We present an image-based cell-cycle analysis at single-cell precision measured by a multimodal time-stretch imaging flow cytometer with a throughput >10,000 cells/sec. Flow cytometry is a potent tool for cellular phenotyping, which hold the keys to understand cellular functions . However, it lacks the ability to detect and quantify biophysical phenotypes of cells, an effective intrinsic marker to probe a multitude of cellular processes. A notable example is cell growth, regarded as “one of the last big unsolved problems in cell biology” . Although quantitative-phase microscopy (QPM) enables cell growth studies by quantifying the cell size and dry mass in a label-free manner, it has largely been restricted to adherent cell analysis with a low imaging throughput of ~100’s cells [3,4]. This limitation hampers high-throughput single-cell analysis which is now an unmet need in detection and analysis of rare metastatic cancer cells in a large population (thousands to even millions of cells) [3-6].
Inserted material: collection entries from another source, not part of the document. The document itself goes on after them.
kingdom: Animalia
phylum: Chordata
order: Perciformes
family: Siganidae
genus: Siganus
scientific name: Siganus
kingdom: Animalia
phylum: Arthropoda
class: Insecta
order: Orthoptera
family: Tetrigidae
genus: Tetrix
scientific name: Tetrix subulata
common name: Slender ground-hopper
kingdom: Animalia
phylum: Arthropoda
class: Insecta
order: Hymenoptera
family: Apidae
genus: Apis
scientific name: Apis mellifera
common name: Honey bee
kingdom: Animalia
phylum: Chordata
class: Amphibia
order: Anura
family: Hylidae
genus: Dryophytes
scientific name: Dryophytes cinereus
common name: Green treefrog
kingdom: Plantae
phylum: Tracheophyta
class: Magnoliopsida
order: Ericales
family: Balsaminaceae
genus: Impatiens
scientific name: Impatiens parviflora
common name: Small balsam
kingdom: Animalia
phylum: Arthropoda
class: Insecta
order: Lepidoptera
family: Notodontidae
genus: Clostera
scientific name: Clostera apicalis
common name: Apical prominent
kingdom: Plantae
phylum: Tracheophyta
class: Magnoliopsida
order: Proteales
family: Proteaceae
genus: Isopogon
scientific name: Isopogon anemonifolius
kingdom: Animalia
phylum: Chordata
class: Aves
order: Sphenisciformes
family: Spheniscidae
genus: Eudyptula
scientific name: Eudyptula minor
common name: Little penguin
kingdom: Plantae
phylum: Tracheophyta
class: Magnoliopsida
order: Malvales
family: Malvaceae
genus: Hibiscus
Leveraging its ultrafast frame rate, biophysical single-cell imaging based on time-stretch technology has shown its potential in scaling the imaging throughput by at least 2 orders of magnitude higher than the current techniques [7-9]. Here we present a further advancement by developing a multimodal time-stretch imaging flow cytometer for high-throughput image-based cell cycle analysis of cancer cells (metastatic breast cancer cell line, MDA-MB-231). The system features both QPM and fluorescence detection of individual suspended cells, flowing in a polydimethylsiloxane-based microfluidic channel at a high throughput of 10,000 cells/sec. Its configuration is similar to that reported in ref. [8-10] except an additional module for fluorescence excitation and detection. Fig. 1 shows some representative bright-field and quantitative-phase cell images captured by the system.
Not only can the system performs biophysical phenotyping inferred from the QPM, but also quantify the DNA content of single-cells with DNA-specific fluorescence labels. The combined information can be utilized for cell-growth monitoring and characterization of cell-cycle phases. The fluorescence signal is first used to identify the cell-cycle phase of individual cells and revealed the distribution of the cell-cycle phases in the whole population with G1/S/G2M phase, as 57.3%, 18.4% and 24.3% respectively (Inset of Fig. 2). Cell growth is then quantified by the cell dry mass which represents the protein content of each cell . Throughout the cell-cycle, a progressive increase in dry mass from G1 (286±4 pg), via S (357±8 pg) to G2/M (438±11 pg) is observed (p <0.01) (Fig. 2). Furthermore, our analysis combining dry mass and fluorescence signal reveals that faster cell growth occurs in G1 and G2/M phases, in comparison to that during the S phase. It is consistent to the dominating action of DNA content duplication in this phase . In summary, this integrated time-stretch imaging flow cytometer (QPM plus fluorescence detection) presents a powerful tool for large-scale single-cell analysis based on both molecular signatures (e.g. DNA content) and biophysical markers (e.g. dry mass) – opening a new paradigm in single-cell analysis of basic biology and new mechanistic insights into disease processes, not limited to cancer cell growth.